Drive My Car

Drive My Car
Haruki Murakami, Takamasa Oe, and Ryusuke Hamaguchi, 2021
#5, 2021 Skandies

So after watching 2021’s #8 film, Wheel of Fortune and Fantasy by Ryusuke Hamaguchi, I was not expecting a second Hamaguchi film to pop up at #5.  Of the first one, I said that “even though intellectually I knew I was in my house looking at a screen, I couldn’t shake the feeling that I was at a theater watching a stage play”, and it turns out that this one is about people putting on stage plays.  It’s three hours long, but after the first hour was done, so was I.  I can’t even say that it was a case of “too slow, gave up”, because actually quite a lot does happen in that first hour, including the death of a major character.  But the movie just hadn’t given me the motivation to spend two hours of my life finding out what would happen next.

Pig

Vanessa Block and Michael Sarnoski, 2021

#4, 2021 Skandies

I was initially concerned that this would be a case of “too slow, gave up”, because it starts off looking like one of those “tone poem” things.  A grizzled old-timer roams what looks like a forest in the Paci­fic Northwest with a small brown pig; it turns out that they’re hunting truffles.  He returns to his rustic cabin and carefully prepares a mushroom tart to share with the pig.  We see a bit of his solitary evening routine.  Then we see how he earns his living, as a yuppie in a yellow Camaro drives out to buy whatever truffles didn’t end up in the tart.  A meditative pastoral…

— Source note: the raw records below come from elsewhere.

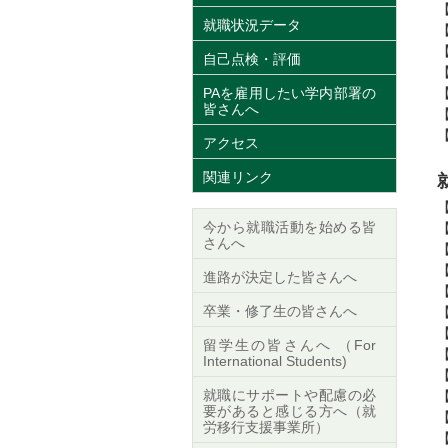
就職状況データ
自己点検・評価
PAを雇用したい学内部署の
皆さんへ
アクセス
関連リンク
今から就職活動を始める皆
さんへ
進路が決定した皆さんへ
卒業・修了生の皆さんへ
留学生の皆さんへ （For
International Students)
就職にサポートや配慮の必
要があると感じる方へ（就
労移行支援事業所）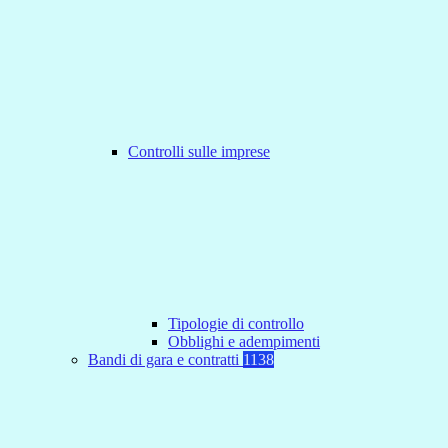
Controlli sulle imprese
Tipologie di controllo
Obblighi e adempimenti
Bandi di gara e contratti
1138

…until ten minutes in, when his pig is stolen in a brutal home invasion that turns the side of his face into a mass of gore.  De­termined to get his pig back, his quest takes him into the city, which turns out to be Portland, Oregon, where I spent a signifi­cant chunk of 2021⁠–⁠2023.  But here’s the central gimmick of the movie: this is a version of Portland whose underworld revolves not around the traffic in cocaine and heroin but that in truffles and caviar.  Cooking skill is treated like martial arts prowess, and our stoic protagonist, who turns out to have been a top chef back around the turn of the millennium before withdrawing from public life, is treated by everyone in Portland as a figure out of legend.  (They’re so starstruck that few of them even comment on the fact that at the moment he looks like a corpse just plucked off a medieval battlefield.)  And this is all played straight.  To the extent that Pig is funny, it is funny because it is playing the premise straight.  It is a melancholy, philosophical arthouse film about a blood-caked samurai chef venturing into the underworld of fight clubs and the opulent mansions of gourmet ingredient dealers in relentless pursuit of his missing pig.

We eventually learn that the protagonist’s fixation on recovering his pig is a straightforward case of displacement, as it turns out that he is a widower whose withdrawal from society was clearly prompted by his wife’s death at age thirty-nine.  He says flat out that he doesn’t need the pig to maintain his livelihood⁠—he can find truffles better than the pig can, through careful observation of the surrounding trees⁠—but it is gradually made very clear that this guy’s frantic attempt to recover his lost pig is a way to work through the loss of his beloved.  Back in my days as a classroom teacher, my AP Literature units were each focused on one school of liter­ary theory, and when we got to psychoanalytic criticism, I had my students do presentations on its basic components.  Watching them click through their slideshows on century-old theories of psychosexual development and the interpretation of dreams, I did wonder whether I should ditch or rework the unit.  So much of psychoanalytic criticism was based on the work of Sigmund Freud, which Frederick Crews, at one time a big name in psychoanalytic criticism, had more or less exploded in his 2017 book Freud: The Making of an Illusion.  But no⁠—whether or not it has a scientific basis, so much of literature for the past hundred-plus years has been based on psychoanalytic models of human behavior: repression and psychic defense mechanisms, projection, acting on unconscious drives, the need to resolve issues that arose in childhood or were inflicted by later trauma, etc., etc.  Watching Pig, I couldn’t help but hear a refrain that Ellie tells me comes up a lot as she and her colleagues observe the behavior of the children at her preschool: “Stop proving Freud right!”